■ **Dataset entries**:
****

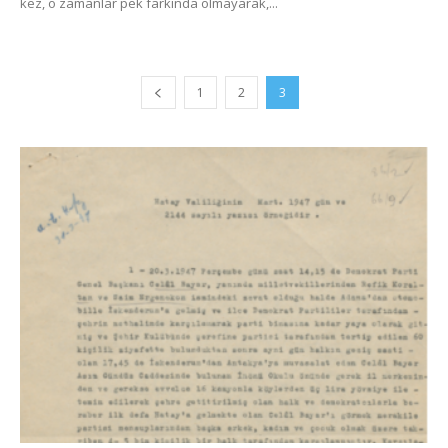
kez, o zamanlar pek farkında olmayarak,...
1
2
3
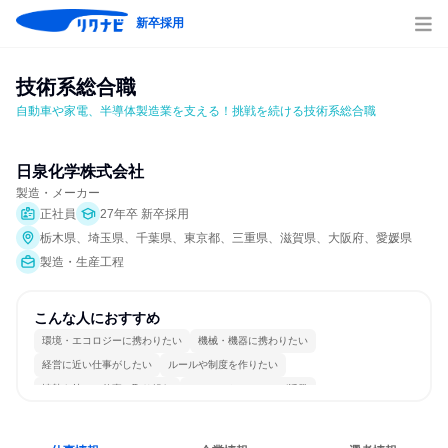
新卒採用
技術系総合職
自動車や家電、半導体製造業を支える！挑戦を続ける技術系総合職
日泉化学株式会社
製造・メーカー
正社員
27年卒 新卒採用
栃木県、埼玉県、千葉県、東京都、三重県、滋賀県、大阪府、愛媛県
製造・生産工程
こんな人におすすめ
環境・エコロジーに携わりたい
機械・機器に携わりたい
経営に近い仕事がしたい
ルールや制度を作りたい
情熱を持って仕事に取り組む
コミュニケーションが活発
常に新しいものに挑戦
チームワークを重視
多様な職種の人と関われる
人とたくさん会話する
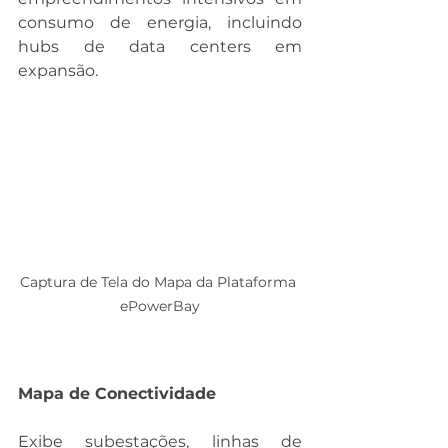
consumo de energia, incluindo 
hubs de data centers em 
expansão.
Captura de Tela do Mapa da Plataforma 
ePowerBay
Mapa de Conectividade
Exibe subestações, linhas de 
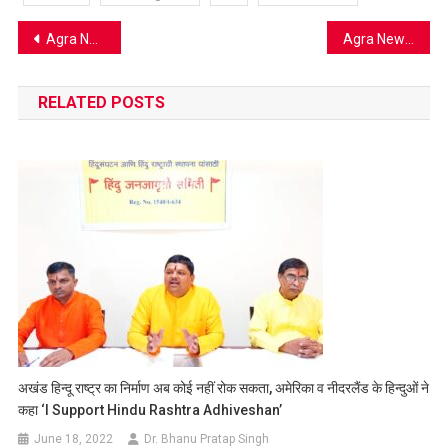
Post
Agra News: AC ब्लास्ट से होटल में लगी भीषण आग, चार कमरे जल कर खाक, फायर NOC न होने पर कार्यवाई की तैयारी
Agra News: एमवीआई क्लब ने किया सेवा कार्य को सम्मानित, 325 से अधिक प्रतिनिधियों ने लिया भाग
navigation
RELATED POSTS
अखंड हिन्दू राष्ट्र का निर्माण अब कोई नहीं रोक सकता, अमेरिका व नीदरलैंड के हिन्दुओं ने
कहा ‘I Support Hindu Rashtra Adhiveshan’
June 18, 2022
Dr. Bhanu Pratap Singh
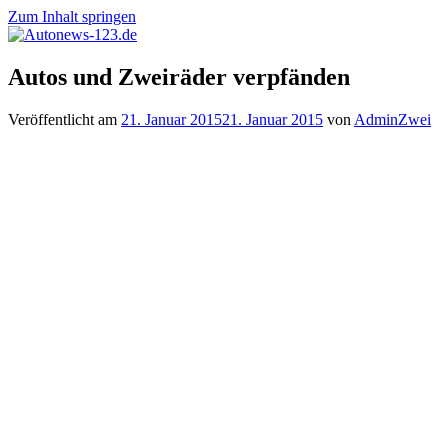
Zum Inhalt springen
Autonews-
Autonews
Autos und Zweiräder verpfänden
123.de
mit
Charme
Veröffentlicht am
21. Januar 2015
21. Januar 2015
von
AdminZwei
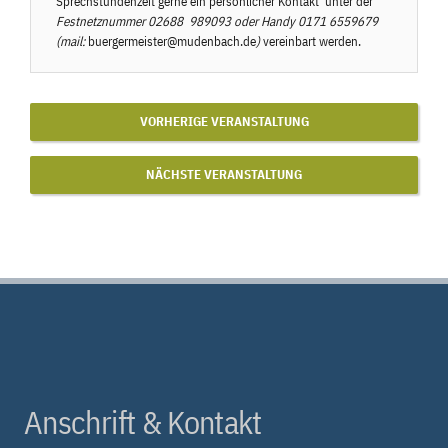
Sprechstundenzeit gerne ein persönlicher Kontakt unter der
Festnetznummer
02688 989093
oder Handy
0171 6559679
(mail:
buergermeister@mudenbach.de
)
vereinbart werden.
VORHERIGE VERANSTALTUNG
NÄCHSTE VERANSTALTUNG
Anschrift & Kontakt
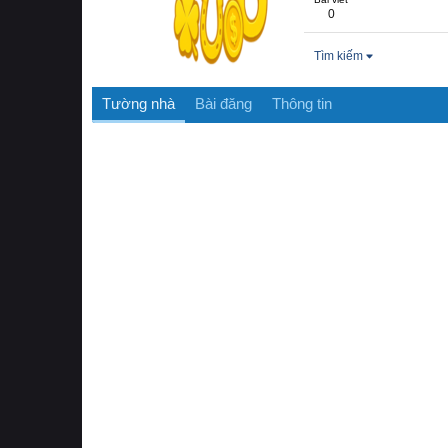
0
Tìm kiếm
Tường nhà
Bài đăng
Thông tin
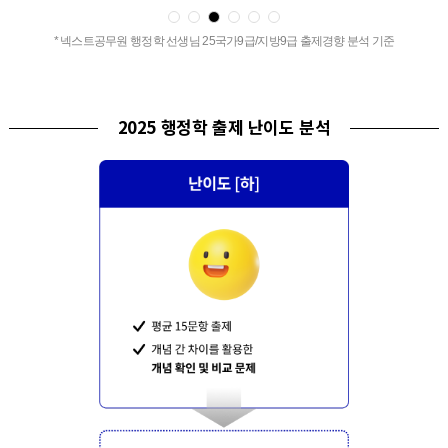
* 넥스트공무원 행정학 선생님 25국가9급/지방9급 출제경향 분석 기준
2025 행정학 출제 난이도 분석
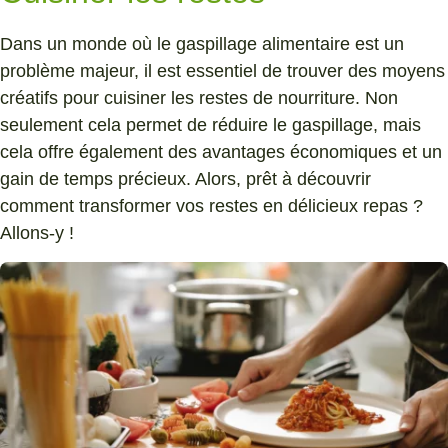
Dans un monde où le gaspillage alimentaire est un
problème majeur, il est essentiel de trouver des moyens
créatifs pour cuisiner les restes de nourriture. Non
seulement cela permet de réduire le gaspillage, mais
cela offre également des avantages économiques et un
gain de temps précieux. Alors, prêt à découvrir
comment transformer vos restes en délicieux repas ?
Allons-y !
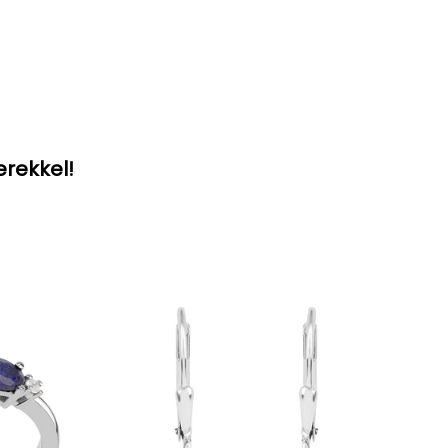
erekkel!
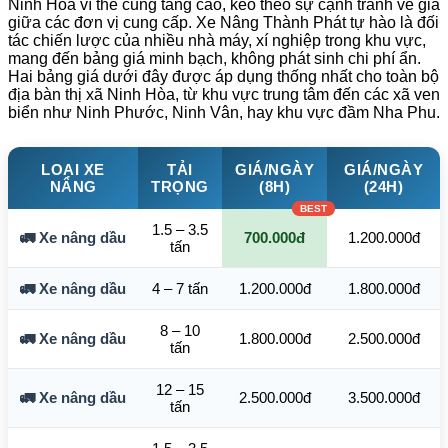
Ninh Hòa vì thế cũng tăng cao, kéo theo sự cạnh tranh về giá
giữa các đơn vị cung cấp. Xe Nâng Thành Phát tự hào là đối
tác chiến lược của nhiều nhà máy, xí nghiệp trong khu vực,
mang đến bảng giá minh bạch, không phát sinh chi phí ẩn.
Hai bảng giá dưới đây được áp dụng thống nhất cho toàn bộ
địa bàn thị xã Ninh Hòa, từ khu vực trung tâm đến các xã ven
biển như Ninh Phước, Ninh Vân, hay khu vực đầm Nha Phu.
LOẠI XE
TẢI
GIÁ/NGÀY
GIÁ/NGÀY
NÂNG
TRỌNG
(8H)
(24H)
1.5 – 3.5
🚛 Xe nâng dầu
700.000đ
1.200.000đ
tấn
🚛 Xe nâng dầu
4 – 7 tấn
1.200.000đ
1.800.000đ
8 – 10
🚛 Xe nâng dầu
1.800.000đ
2.500.000đ
tấn
12 – 15
🚛 Xe nâng dầu
2.500.000đ
3.500.000đ
tấn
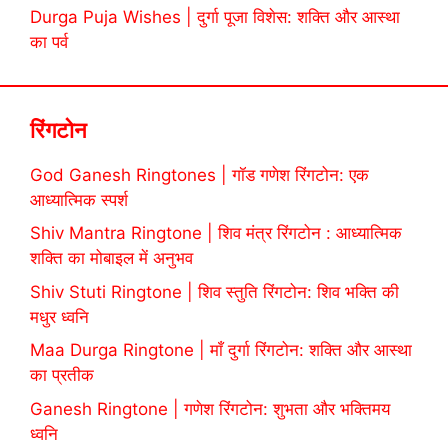
Durga Puja Wishes | दुर्गा पूजा विशेस: शक्ति और आस्था
का पर्व
रिंगटोन
God Ganesh Ringtones | गॉड गणेश रिंगटोन: एक
आध्यात्मिक स्पर्श
Shiv Mantra Ringtone | शिव मंत्र रिंगटोन : आध्यात्मिक
शक्ति का मोबाइल में अनुभव
Shiv Stuti Ringtone | शिव स्तुति रिंगटोन: शिव भक्ति की
मधुर ध्वनि
Maa Durga Ringtone | माँ दुर्गा रिंगटोन: शक्ति और आस्था
का प्रतीक
Ganesh Ringtone | गणेश रिंगटोन: शुभता और भक्तिमय
ध्वनि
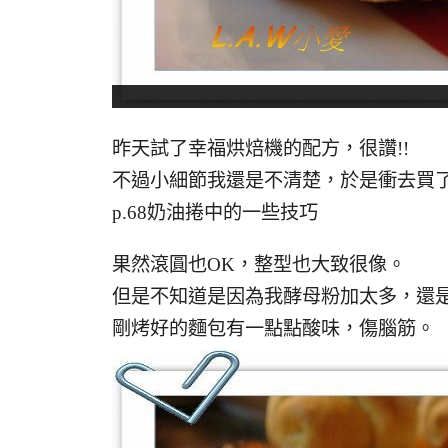
昨天試了幸福烘焙機的配方，很讚!!
不過小細節我還是不清楚，於是衝去買
p.68奶油捲中的一些技巧
果然滾圓也OK，整型也大致很像。
但是不知道是因為我酵母粉加太多，還
剛烤好的麵包有一點點酸味，傷腦筋。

****

■ **ASSIGNMENT**:
Rewrite the text of all the records above with every "Xe nâng dầu" changed to "Xe nâng diesel" and nothing else altered. Leave the pictures out of your answer.

■ **EXPECTED ANSWER**:
kez, o zamanlar pek farkında olmayarak,...
1
2
3
新卒採用
技術系総合職
自動車や家電、半導体製造業を支える！挑戦を続ける技術系総合職
日泉化学株式会社
製造・メーカー
正社員
27年卒 新卒採用
栃木県、埼玉県、千葉県、東京都、三重県、滋賀県、大阪府、愛媛県
製造・生産工程
こんな人におすすめ
環境・エコロジーに携わりたい
機械・機器に携わりたい
経営に近い仕事がしたい
ルールや制度を作りたい
情熱を持って仕事に取り組む
コミュニケーションが活発
常に新しいものに挑戦
チームワークを重視
多様な職種の人と関われる
人とたくさん会話する
consumo de energia, incluindo 
hubs de data centers em 
expansão.
Captura de Tela do Mapa da Plataforma 
ePowerBay
Mapa de Conectividade
Exibe subestações, linhas de 
Post
Agra News: AC ब्लास्ट से होटल में लगी भीषण आग, चार कमरे जल कर खाक, फायर NOC न होने पर कार्यवाई की तैयारी
Agra News: एमवीआई क्लब ने किया सेवा कार्य को सम्मानित, 325 से अधिक प्रतिनिधियों ने लिया भाग
navigation
RELATED POSTS
अखंड हिन्दू राष्ट्र का निर्माण अब कोई नहीं रोक सकता, अमेरिका व नीदरलैंड के हिन्दुओं ने
कहा ‘I Support Hindu Rashtra Adhiveshan’
June 18, 2022
Dr. Bhanu Pratap Singh
Zum Inhalt springen
Autonews-
Autonews
Autos und Zweiräder verpfänden
123.de
mit
Charme
Veröffentlicht am
21. Januar 2015
21. Januar 2015
von
AdminZwei
Sprechstundenzeit gerne ein persönlicher Kontakt unter der
Festnetznummer
02688 989093
oder Handy
0171 6559679
(mail:
buergermeister@mudenbach.de
)
vereinbart werden.
VORHERIGE VERANSTALTUNG
NÄCHSTE VERANSTALTUNG
Anschrift & Kontakt
0
Tìm kiếm
Tường nhà
Bài đăng
Thông tin
* 넥스트공무원 행정학 선생님 25국가9급/지방9급 출제경향 분석 기준
2025 행정학 출제 난이도 분석
Dans un monde où le gaspillage alimentaire est un
problème majeur, il est essentiel de trouver des moyens
créatifs pour cuisiner les restes de nourriture. Non
seulement cela permet de réduire le gaspillage, mais
cela offre également des avantages économiques et un
gain de temps précieux. Alors, prêt à découvrir
comment transformer vos restes en délicieux repas ?
Allons-y !
erekkel!
Ninh Hòa vì thế cũng tăng cao, kéo theo sự cạnh tranh về giá
giữa các đơn vị cung cấp. Xe Nâng Thành Phát tự hào là đối
tác chiến lược của nhiều nhà máy, xí nghiệp trong khu vực,
mang đến bảng giá minh bạch, không phát sinh chi phí ẩn.
Hai bảng giá dưới đây được áp dụng thống nhất cho toàn bộ
địa bàn thị xã Ninh Hòa, từ khu vực trung tâm đến các xã ven
biển như Ninh Phước, Ninh Vân, hay khu vực đầm Nha Phu.
LOẠI XE
TẢI
GIÁ/NGÀY
GIÁ/NGÀY
NÂNG
TRỌNG
(8H)
(24H)
1.5 – 3.5
🚛 Xe nâng diesel
700.000đ
1.200.000đ
tấn
🚛 Xe nâng diesel
4 – 7 tấn
1.200.000đ
1.800.000đ
8 – 10
🚛 Xe nâng diesel
1.800.000đ
2.500.000đ
tấn
12 – 15
🚛 Xe nâng diesel
2.500.000đ
3.500.000đ
tấn
Durga Puja Wishes | दुर्गा पूजा विशेस: शक्ति और आस्था
का पर्व
रिंगटोन
God Ganesh Ringtones | गॉड गणेश रिंगटोन: एक
आध्यात्मिक स्पर्श
Shiv Mantra Ringtone | शिव मंत्र रिंगटोन : आध्यात्मिक
शक्ति का मोबाइल में अनुभव
Shiv Stuti Ringtone | शिव स्तुति रिंगटोन: शिव भक्ति की
मधुर ध्वनि
Maa Durga Ringtone | माँ दुर्गा रिंगटोन: शक्ति और आस्था
का प्रतीक
Ganesh Ringtone | गणेश रिंगटोन: शुभता और भक्तिमय
ध्वनि
昨天試了幸福烘焙機的配方，很讚!!
不過小細節我還是不清楚，於是衝去買
p.68奶油捲中的一些技巧
果然滾圓也OK，整型也大致很像。
但是不知道是因為我酵母粉加太多，還
剛烤好的麵包有一點點酸味，傷腦筋。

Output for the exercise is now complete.